I told Billy that I wanted my hair short but not THAT short. And what does he do, he goes and cuts it THAT short. I took pictures. I've got the evidence. What does he think — that my hair grows on trees?
It was very important that I look good that day because it was the first day of my $75 million suit against Carl, my auto mechanic. If I had looked better, I might have won the case. I might have been a little sharper on the witness stand if I wasn't so depressed about not looking my best.
Personally, I like Carl and I hated to sue him, but he said he would have my car back on Tuesday, and it wasn't ready until Wednesday. I was planning to take Sue to the movies that Tuesday night, and we couldn't go. So I'm really only suing Carl for the price of the movie tickets. The rest of the money is legal fees.

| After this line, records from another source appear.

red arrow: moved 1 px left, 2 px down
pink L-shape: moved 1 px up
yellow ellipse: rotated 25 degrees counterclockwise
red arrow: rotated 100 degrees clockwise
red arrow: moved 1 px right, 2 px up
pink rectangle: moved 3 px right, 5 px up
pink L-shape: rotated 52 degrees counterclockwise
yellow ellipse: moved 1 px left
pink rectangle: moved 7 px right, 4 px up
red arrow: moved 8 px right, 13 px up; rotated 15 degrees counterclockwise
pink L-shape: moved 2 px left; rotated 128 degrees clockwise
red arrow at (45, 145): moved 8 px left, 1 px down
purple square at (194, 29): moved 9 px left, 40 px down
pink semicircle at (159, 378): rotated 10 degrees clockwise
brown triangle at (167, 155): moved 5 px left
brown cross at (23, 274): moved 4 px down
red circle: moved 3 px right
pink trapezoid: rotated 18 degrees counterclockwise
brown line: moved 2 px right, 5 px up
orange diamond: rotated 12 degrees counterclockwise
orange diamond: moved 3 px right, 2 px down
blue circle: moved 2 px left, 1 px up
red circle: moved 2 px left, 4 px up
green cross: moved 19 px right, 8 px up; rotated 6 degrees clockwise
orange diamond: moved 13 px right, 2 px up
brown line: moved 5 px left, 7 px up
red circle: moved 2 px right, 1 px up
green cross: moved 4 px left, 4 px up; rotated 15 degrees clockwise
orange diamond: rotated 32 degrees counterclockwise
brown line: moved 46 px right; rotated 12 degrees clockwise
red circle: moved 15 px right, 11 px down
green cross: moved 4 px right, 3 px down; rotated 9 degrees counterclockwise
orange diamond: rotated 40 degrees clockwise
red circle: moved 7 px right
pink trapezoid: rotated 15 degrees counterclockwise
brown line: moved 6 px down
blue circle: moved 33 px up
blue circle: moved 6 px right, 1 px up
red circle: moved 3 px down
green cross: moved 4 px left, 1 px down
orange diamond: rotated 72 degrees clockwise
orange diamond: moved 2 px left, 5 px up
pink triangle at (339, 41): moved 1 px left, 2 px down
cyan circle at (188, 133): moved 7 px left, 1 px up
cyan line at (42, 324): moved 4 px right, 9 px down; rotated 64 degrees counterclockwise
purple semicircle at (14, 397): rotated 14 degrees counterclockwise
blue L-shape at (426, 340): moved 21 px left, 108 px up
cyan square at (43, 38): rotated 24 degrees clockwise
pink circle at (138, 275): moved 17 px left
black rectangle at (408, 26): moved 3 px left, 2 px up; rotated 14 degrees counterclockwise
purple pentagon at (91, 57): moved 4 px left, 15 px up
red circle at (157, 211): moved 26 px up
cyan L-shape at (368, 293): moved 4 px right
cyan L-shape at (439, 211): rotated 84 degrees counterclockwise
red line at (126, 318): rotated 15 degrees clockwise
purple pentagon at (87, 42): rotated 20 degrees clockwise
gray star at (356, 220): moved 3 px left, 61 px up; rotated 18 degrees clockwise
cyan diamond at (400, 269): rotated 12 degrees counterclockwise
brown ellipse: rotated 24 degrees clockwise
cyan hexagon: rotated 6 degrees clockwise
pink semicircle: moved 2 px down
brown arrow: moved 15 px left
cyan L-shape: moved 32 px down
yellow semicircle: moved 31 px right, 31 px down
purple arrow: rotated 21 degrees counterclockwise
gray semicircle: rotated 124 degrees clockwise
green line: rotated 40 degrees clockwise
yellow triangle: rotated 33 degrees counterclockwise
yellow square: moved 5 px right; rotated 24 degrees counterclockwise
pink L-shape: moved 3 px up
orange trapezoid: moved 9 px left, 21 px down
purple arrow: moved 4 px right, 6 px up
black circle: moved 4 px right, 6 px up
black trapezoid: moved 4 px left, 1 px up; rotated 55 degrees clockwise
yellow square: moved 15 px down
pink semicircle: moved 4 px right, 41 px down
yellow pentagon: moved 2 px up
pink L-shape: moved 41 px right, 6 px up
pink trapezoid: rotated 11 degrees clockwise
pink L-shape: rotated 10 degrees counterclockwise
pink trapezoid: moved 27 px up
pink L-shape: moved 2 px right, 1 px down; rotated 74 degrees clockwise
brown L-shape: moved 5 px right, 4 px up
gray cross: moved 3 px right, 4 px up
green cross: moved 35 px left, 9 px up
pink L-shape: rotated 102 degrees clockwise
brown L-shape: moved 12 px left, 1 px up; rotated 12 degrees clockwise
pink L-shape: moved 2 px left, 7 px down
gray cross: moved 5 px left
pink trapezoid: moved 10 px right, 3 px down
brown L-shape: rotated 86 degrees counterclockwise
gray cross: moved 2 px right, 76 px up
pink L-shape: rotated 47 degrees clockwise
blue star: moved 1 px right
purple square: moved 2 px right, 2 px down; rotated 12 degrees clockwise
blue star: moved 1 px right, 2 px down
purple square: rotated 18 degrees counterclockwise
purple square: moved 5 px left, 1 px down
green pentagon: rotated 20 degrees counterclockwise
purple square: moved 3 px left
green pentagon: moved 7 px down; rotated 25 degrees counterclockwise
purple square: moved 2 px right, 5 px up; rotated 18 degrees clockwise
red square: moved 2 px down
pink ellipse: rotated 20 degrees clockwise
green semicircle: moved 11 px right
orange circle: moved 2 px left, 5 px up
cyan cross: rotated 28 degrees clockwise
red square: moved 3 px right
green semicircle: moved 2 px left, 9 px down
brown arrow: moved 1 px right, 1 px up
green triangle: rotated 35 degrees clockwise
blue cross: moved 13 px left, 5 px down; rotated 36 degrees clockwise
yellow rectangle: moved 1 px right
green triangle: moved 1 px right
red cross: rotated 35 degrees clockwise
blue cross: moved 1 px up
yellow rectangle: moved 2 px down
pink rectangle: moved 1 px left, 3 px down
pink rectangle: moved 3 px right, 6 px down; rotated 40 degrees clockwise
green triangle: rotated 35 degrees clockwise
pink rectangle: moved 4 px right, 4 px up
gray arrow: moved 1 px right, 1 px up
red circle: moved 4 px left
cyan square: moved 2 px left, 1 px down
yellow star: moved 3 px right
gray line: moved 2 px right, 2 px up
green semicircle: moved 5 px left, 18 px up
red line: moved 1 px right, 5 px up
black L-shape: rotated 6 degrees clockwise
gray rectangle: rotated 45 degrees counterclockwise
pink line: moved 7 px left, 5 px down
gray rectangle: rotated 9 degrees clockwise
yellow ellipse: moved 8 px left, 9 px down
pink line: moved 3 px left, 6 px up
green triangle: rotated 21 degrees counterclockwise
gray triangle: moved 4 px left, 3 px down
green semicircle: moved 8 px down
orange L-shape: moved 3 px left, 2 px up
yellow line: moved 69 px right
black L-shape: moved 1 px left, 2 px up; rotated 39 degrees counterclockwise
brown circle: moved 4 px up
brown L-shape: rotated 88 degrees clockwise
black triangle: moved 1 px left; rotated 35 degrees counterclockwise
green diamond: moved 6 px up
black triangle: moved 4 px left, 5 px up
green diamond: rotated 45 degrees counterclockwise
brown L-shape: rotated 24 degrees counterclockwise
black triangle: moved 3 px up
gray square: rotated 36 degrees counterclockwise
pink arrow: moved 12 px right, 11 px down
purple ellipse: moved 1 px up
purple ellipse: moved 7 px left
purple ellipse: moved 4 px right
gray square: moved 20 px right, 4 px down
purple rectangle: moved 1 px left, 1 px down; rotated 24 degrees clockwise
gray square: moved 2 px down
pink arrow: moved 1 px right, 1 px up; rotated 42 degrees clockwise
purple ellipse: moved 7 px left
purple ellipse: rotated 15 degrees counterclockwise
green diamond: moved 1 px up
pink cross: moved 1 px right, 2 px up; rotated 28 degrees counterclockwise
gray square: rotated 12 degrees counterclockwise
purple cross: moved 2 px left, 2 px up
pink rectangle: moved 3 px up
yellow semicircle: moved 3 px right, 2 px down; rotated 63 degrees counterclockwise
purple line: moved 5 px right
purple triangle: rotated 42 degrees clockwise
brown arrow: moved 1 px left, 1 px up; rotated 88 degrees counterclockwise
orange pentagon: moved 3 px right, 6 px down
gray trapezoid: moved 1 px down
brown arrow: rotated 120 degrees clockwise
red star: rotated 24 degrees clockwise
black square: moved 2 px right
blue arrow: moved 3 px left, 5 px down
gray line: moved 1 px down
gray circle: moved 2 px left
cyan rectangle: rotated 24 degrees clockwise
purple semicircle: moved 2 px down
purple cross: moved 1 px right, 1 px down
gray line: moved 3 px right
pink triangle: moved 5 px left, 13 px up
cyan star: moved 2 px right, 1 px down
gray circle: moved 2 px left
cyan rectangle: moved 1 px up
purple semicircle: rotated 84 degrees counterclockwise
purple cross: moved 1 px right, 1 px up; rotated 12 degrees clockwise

I'm representing myself, and — sorry, Carl — my time is very expensive. I wanted to be compensated for all the pain and suffering I had gone through. For example, Sue said she would divorce me if I sued my barber and my mechanic. I'm thinking of suing her for saying that, but I know we haven't got $60 million, so what's the point? It's not worth my time. You just have to let some things go.
Unfortunately, they threw out my case on a technicality. Apparently, I had signed some form when I picked up the car, and in the tiny, sneaky print it says that the mechanic is not responsible for every little thing that goes wrong in my life. Oh, sure, blame the victim. I'm thinking of suing the company that prints the form. Who can read that stuff?
It wouldn't surprise me at all to find out that the judge and Carl are in cahoots. Carl probably fixes the judge's Lexus. Billy probably cuts the judge's hair. That's the system for you, always cheating the little guy.
Normally, I would have been depressed. I would have given up, but I asked myself, "What would Pants Man do?" Would he give up? NO! Would he say this is silly, get a real job? NO! He fights on. And so will I.
That waitress that deliberately gave me the regular soda instead of the diet — she's getting a bill for $40 million. I know it was deliberate because she gave me a look that said, "What's the point of ordering a diet soda if you're ordering fried clams with French fries and coleslaw." Just never you mind, missy.
This morning I slapped our letter carrier with a $100 million suit. This one should be a slam dunk. I found a letter addressed to my next-door neighbor mixed in with my mail yesterday, which means I carried the extra weight of that envelope from the mailbox on the front porch to the kitchen where, much to my horror, I discovered it. The extra weight could have given me a heart attack. I'm sure I pulled a muscle carrying all that extra weight. I feel a pain in my neck, a big pain. It took quite a while to calm myself down after that brush with death.
I may need years of physical therapy — in one of those German spas, say, Baden-Baden. If that doesn't work, and I have a feeling it won't, a trip to China for some acupuncture might be in order. But I don't know how many new cases I can take on right now. I'm having trouble finding a new barber and a new mechanic. Business must be good. They all say they're overbooked and can't take on any new customers.